Since you apparently know precisely how everything works, I'm not sure why we're involved at this point.
Huhuhuhu. Incorrect, comrade.
This is why we are involved:
The question you ask is whether pcie 3.0 will be split to x8 / x8 if you use the second slot instead of first.
Depends on mobo but it will have no affect on your graphic card performance. Consider this: a rather intensive graphic card like 1080 ti has a bandwidth of about 1.3 GB/s. A 2x connection of pcie 3.0 will suffice not to bottleneck it (4.0 GB/s). So 8x is still an overkill.

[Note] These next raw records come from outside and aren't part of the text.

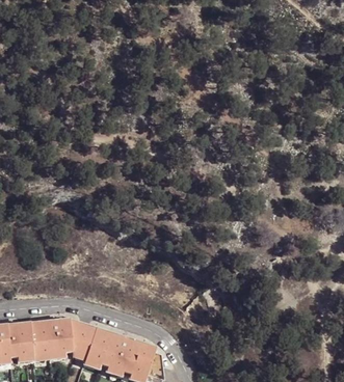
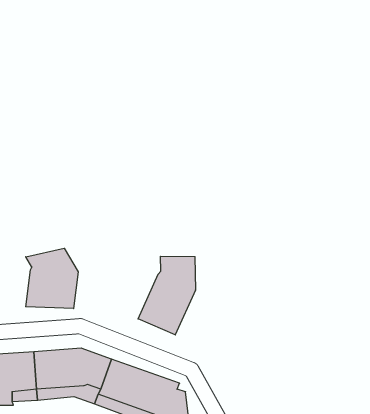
building: none -> [26,248,78,309]
building: none -> [138,256,195,335]

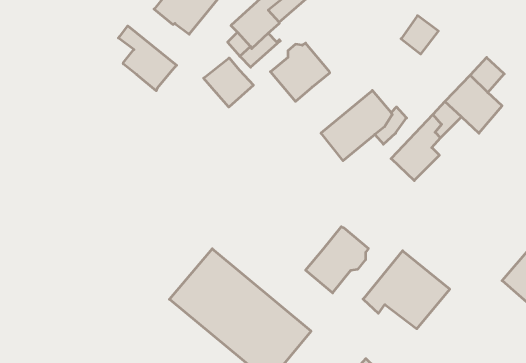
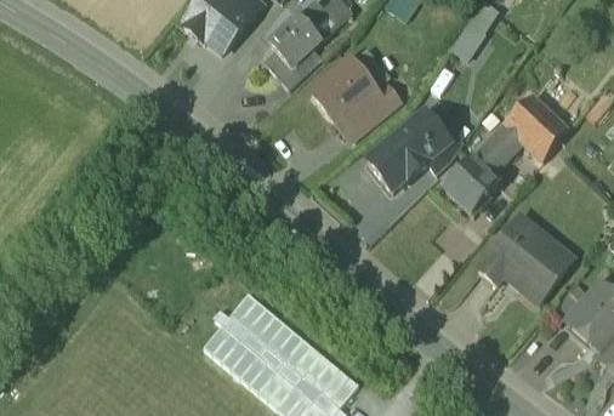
building: [118,26,177,91] -> none
building: [204,58,253,107] -> none
building: none -> [357,85,398,125]
building: [306,227,368,293] -> none
building: [363,251,450,329] -> [477,216,573,302]

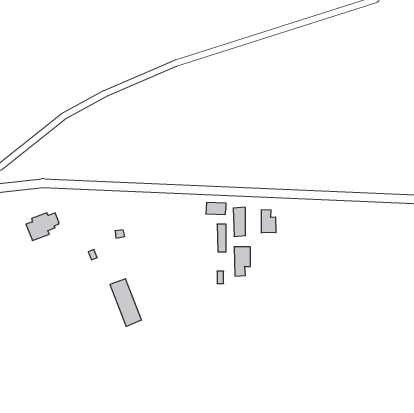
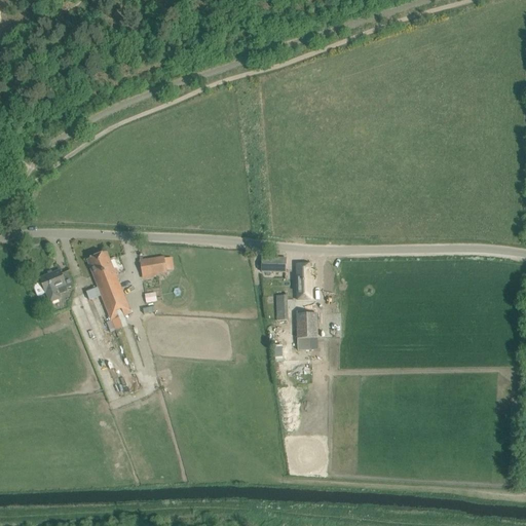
building: none -> [140,257,166,275]
building: [261,210,276,233] -> none
building: [110,279,142,326] -> [87,252,127,312]

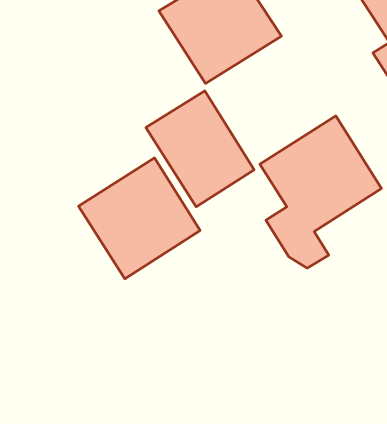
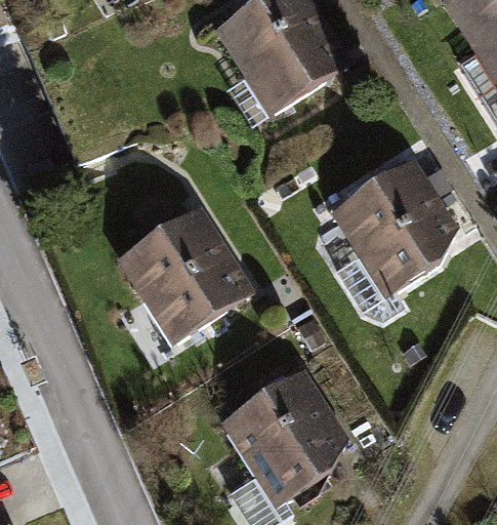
building: [146,91,254,207] -> none
building: none -> [219,365,353,507]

Consider another sitution, which I have experience in: you have a mobo that triggers pcie 3.0 on second slot ONLY if you put your graphics card into the second slot, else is pcie 2.0, and worse, it will only run at 4x speed even if it opens up pcie 3.0. This is still a good slot to work for a power heavy intensive graphic card nevertheless (as of 2021), as the bandwidth overhead of pcie 3.0 4x is 1GB/s x4 = 4 GB/s.
Why would anyone use a second slot instead of a first slot for graphic cards? Sometimes it is broken, or sometimes the slot is just too small because of RAM placement. But nowadays, this is an option if you want to run an NVME at full speed but your second slot only supports pcie 2.0 x4 (like a H97 PRO), this is one way to go about forcing the mobo to provide a pcie 3.0 x4 (or 8x) on the second slot. Flipping the graphic card into the second slot will certainly reduce bandwidth but yet not bottle the graphics card AT ALL. Then you get best of both worlds- a non-bottlenecked nvme blazing at 4GB/s for big file transfers and migrations using NVME, and also a graphic card that still works at pcie 3.0 speed, albeit at 4x (if you mobo is a better one, it would be 8x).
The same strategy will work on mobo with pcie 4.0 only for the first slot but has a pcie 3.0 second slot that can work at 4.0 at specific situations like I mentioned, and you want to run a gen 4 NVME at read/write ~8,000 MB/s.
Never underestimate the intelligence of the hive mind (community).